Лань Ванцзи не понимал, с чем он должен разбираться. Если Вэй Усянь и впрямь перестанет его донимать не потому, что боится из-за той панической атаки, разве это не будет лучшим исходом? Ведь эти несколько недель Лань Ванцзи только и мечтал, чтобы Вэй Усянь оставил его в покое, так? А-Юань считает, что они поссорились, но они ведь, в сущности, и не ссорились, а то, что Вэй Усянь расстроен тем, что на его приставания не ответили, вообще не должно волновать Лань Ванцзи, правда? Они абсолютно чужие друг другу люди, их связывают исключительно рабочие отношения, и то, что себе надумал Вэй Усянь, его не касается.

«Тебе ведь самому было некомфортно от того, что Вэй Усянь так резко охладел», − вкрадчиво напомнил внутренний голос.

«Только потому, что я плохо переношу перемены, − ответил сам себе Лань Ванцзи. – Я просто уже почти привык к этому раздражителю, так же, как привык работать в окружении большого количества людей, но это же не значит, что мне это стало комфортным, и я не хотел бы от этого избавиться».

Убедив себя, что так будет только лучше, и что он сам этого хотел, Лань Ванцзи успокоился.

Вэй Усянь действительно сдержал своё обещание и больше не донимал Лань Ванцзи, к его вящему удивлению.
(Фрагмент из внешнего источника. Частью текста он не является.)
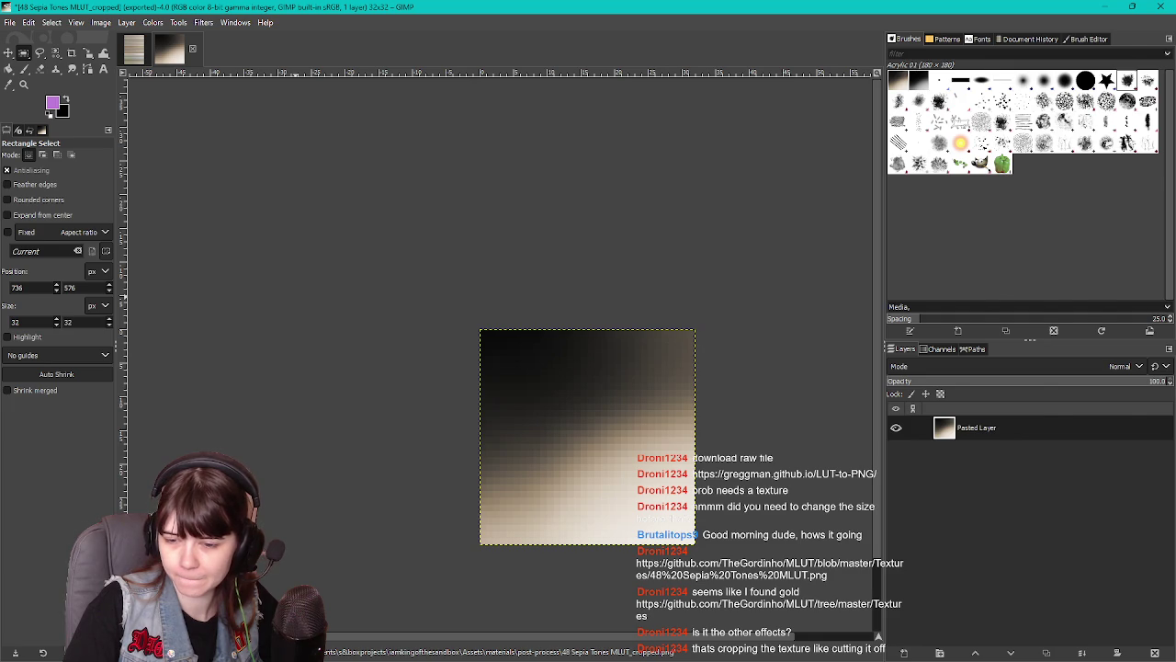
pyautogui.press('alt+Tab')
Если честно, каким-то краешком сознания он был уверен, что столь беспардонный человек наверняка позабудет свои слова и снова начнёт свои глупости. Но Вэй Усянь не позабыл. Он больше не вламывался к нему в кабинет по поводу и без, не вопил его первое имя на весь этаж, не пытался выпросить фотографии и не лез в его личное пространство. Когда Лань Ванцзи пересекался с ним до или после репетиций «Плывущих облаков», Вэй Усянь просто здоровался с дежурной улыбкой, и, хоть и называл его при этом «Лань Чжань», то явно по привычке и уже без привычных весёлых ноток. В четверг на курсах Вэй Усянь по-прежнему много болтал, шутил и улыбался, но не в адрес Лань Ванцзи. Он больше не пялился в открытую, а лишь изредка поглядывал, тут же отводя взгляд. После этого занятия он впервые не рассыпался бурными восторгами в комментариях к посту с фотографиями, а просто поставил лайк и поделился записью на своей странице без лишних слов.

И неожиданно для самого себя Лань Ванцзи осознал, что ему это не нравится.
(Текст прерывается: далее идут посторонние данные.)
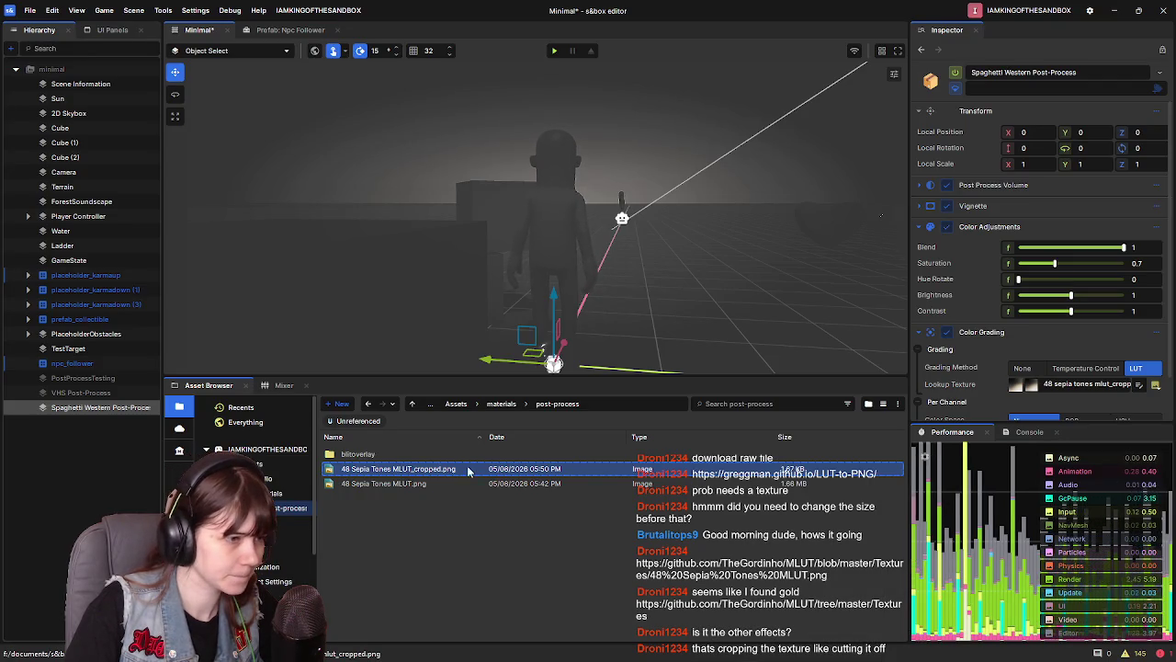
# Inspect the cropped PNG asset and Spaghetti Western Post-Process settings while moving the camera
pyautogui.click(450, 469)
pyautogui.click(57, 407)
За четыре недели с момента их знакомства, полные раздражения, гнева и других вспышек эмоций Лань Ванцзи так привык к постоянному вторжению в своё личное пространство со стороны этого невыносимого человека, что без него ему попросту стало… скучно?

Он скучал по его солнечной улыбке, которую Вэй Усянь теперь адресовал только детям. Скучал по радостным крикам «Лань Чжань!» и по дурацким смущающим комментариям о том, какой в Доме культуры потрясающий фотограф. Скучал по его поддразниваниям и совместным перепалкам.

С внутренним страхом Лань Ванцзи вдруг понял, что ему некомфортно от того, что из его жизни исчез один из немногих людей, которые относились к нему с теплотой, хоть и в такой сомнительной форме. Как будто он впервые вышел на настолько яркое солнце, что оно обжигало и било по глазам, но вместе с тем согревало и заставляло что-то чувствовать, даже если это было что-то раздражающее, а потом лучи перестали на него попадать, и Лань Ванцзи ощутил холод.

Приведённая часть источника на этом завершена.